### Information

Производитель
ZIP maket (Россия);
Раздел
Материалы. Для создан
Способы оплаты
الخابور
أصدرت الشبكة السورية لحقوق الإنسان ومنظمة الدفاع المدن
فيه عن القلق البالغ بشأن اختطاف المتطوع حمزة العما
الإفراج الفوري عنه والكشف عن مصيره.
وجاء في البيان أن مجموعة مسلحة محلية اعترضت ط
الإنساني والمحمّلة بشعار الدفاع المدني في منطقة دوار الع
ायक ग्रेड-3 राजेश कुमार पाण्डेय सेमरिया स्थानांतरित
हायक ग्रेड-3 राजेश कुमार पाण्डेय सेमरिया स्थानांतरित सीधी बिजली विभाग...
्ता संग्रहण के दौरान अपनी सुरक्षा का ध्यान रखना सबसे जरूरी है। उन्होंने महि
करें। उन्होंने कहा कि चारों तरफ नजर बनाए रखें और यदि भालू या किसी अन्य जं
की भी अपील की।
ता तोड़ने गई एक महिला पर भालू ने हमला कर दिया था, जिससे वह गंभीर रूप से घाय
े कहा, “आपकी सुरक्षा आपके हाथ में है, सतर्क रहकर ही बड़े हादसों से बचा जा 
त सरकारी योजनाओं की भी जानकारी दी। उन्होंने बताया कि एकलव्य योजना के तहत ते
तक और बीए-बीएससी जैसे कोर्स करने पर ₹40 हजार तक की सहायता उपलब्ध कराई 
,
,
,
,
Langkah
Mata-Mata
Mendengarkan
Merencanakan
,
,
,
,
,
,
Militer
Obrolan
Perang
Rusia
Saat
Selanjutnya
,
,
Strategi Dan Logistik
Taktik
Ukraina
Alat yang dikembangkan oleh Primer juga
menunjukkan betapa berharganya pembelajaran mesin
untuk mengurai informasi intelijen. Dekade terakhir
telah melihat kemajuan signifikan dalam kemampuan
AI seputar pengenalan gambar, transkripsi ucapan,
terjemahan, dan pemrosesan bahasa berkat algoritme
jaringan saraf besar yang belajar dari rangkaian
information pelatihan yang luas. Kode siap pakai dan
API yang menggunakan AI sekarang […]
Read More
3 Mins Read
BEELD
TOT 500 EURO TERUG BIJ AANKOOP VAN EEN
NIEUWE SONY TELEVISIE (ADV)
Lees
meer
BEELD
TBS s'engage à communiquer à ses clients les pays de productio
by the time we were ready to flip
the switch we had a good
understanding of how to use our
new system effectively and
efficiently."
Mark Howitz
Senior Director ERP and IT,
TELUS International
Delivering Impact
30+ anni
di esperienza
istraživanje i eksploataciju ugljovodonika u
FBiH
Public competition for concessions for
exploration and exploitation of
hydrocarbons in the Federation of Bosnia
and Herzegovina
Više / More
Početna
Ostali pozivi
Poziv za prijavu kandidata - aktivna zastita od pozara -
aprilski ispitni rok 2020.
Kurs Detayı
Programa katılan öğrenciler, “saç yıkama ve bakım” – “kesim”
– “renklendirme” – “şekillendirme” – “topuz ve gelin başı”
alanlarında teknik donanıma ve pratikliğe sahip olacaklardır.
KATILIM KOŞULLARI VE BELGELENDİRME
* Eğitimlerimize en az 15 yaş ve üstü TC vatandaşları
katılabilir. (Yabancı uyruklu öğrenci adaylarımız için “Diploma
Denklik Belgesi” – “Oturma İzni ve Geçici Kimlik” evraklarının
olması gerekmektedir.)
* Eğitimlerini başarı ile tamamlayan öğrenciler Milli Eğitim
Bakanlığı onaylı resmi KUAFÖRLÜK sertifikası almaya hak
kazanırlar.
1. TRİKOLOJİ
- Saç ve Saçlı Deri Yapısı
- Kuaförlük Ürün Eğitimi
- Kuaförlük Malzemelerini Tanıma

### Your task
Please copy out the rows word for word, starting at the first line of the rows and ending at the line that contains "terjemahan, dan pemrosesan", with both of those lines included.

### Written response
Производитель
ZIP maket (Россия);
Раздел
Материалы. Для создан
Способы оплаты
الخابور
أصدرت الشبكة السورية لحقوق الإنسان ومنظمة الدفاع المدن
فيه عن القلق البالغ بشأن اختطاف المتطوع حمزة العما
الإفراج الفوري عنه والكشف عن مصيره.
وجاء في البيان أن مجموعة مسلحة محلية اعترضت ط
الإنساني والمحمّلة بشعار الدفاع المدني في منطقة دوار الع
ायक ग्रेड-3 राजेश कुमार पाण्डेय सेमरिया स्थानांतरित
हायक ग्रेड-3 राजेश कुमार पाण्डेय सेमरिया स्थानांतरित सीधी बिजली विभाग...
्ता संग्रहण के दौरान अपनी सुरक्षा का ध्यान रखना सबसे जरूरी है। उन्होंने महि
करें। उन्होंने कहा कि चारों तरफ नजर बनाए रखें और यदि भालू या किसी अन्य जं
की भी अपील की।
ता तोड़ने गई एक महिला पर भालू ने हमला कर दिया था, जिससे वह गंभीर रूप से घाय
े कहा, “आपकी सुरक्षा आपके हाथ में है, सतर्क रहकर ही बड़े हादसों से बचा जा 
त सरकारी योजनाओं की भी जानकारी दी। उन्होंने बताया कि एकलव्य योजना के तहत ते
तक और बीए-बीएससी जैसे कोर्स करने पर ₹40 हजार तक की सहायता उपलब्ध कराई 
,
,
,
,
Langkah
Mata-Mata
Mendengarkan
Merencanakan
,
,
,
,
,
,
Militer
Obrolan
Perang
Rusia
Saat
Selanjutnya
,
,
Strategi Dan Logistik
Taktik
Ukraina
Alat yang dikembangkan oleh Primer juga
menunjukkan betapa berharganya pembelajaran mesin
untuk mengurai informasi intelijen. Dekade terakhir
telah melihat kemajuan signifikan dalam kemampuan
AI seputar pengenalan gambar, transkripsi ucapan,
terjemahan, dan pemrosesan bahasa berkat algoritme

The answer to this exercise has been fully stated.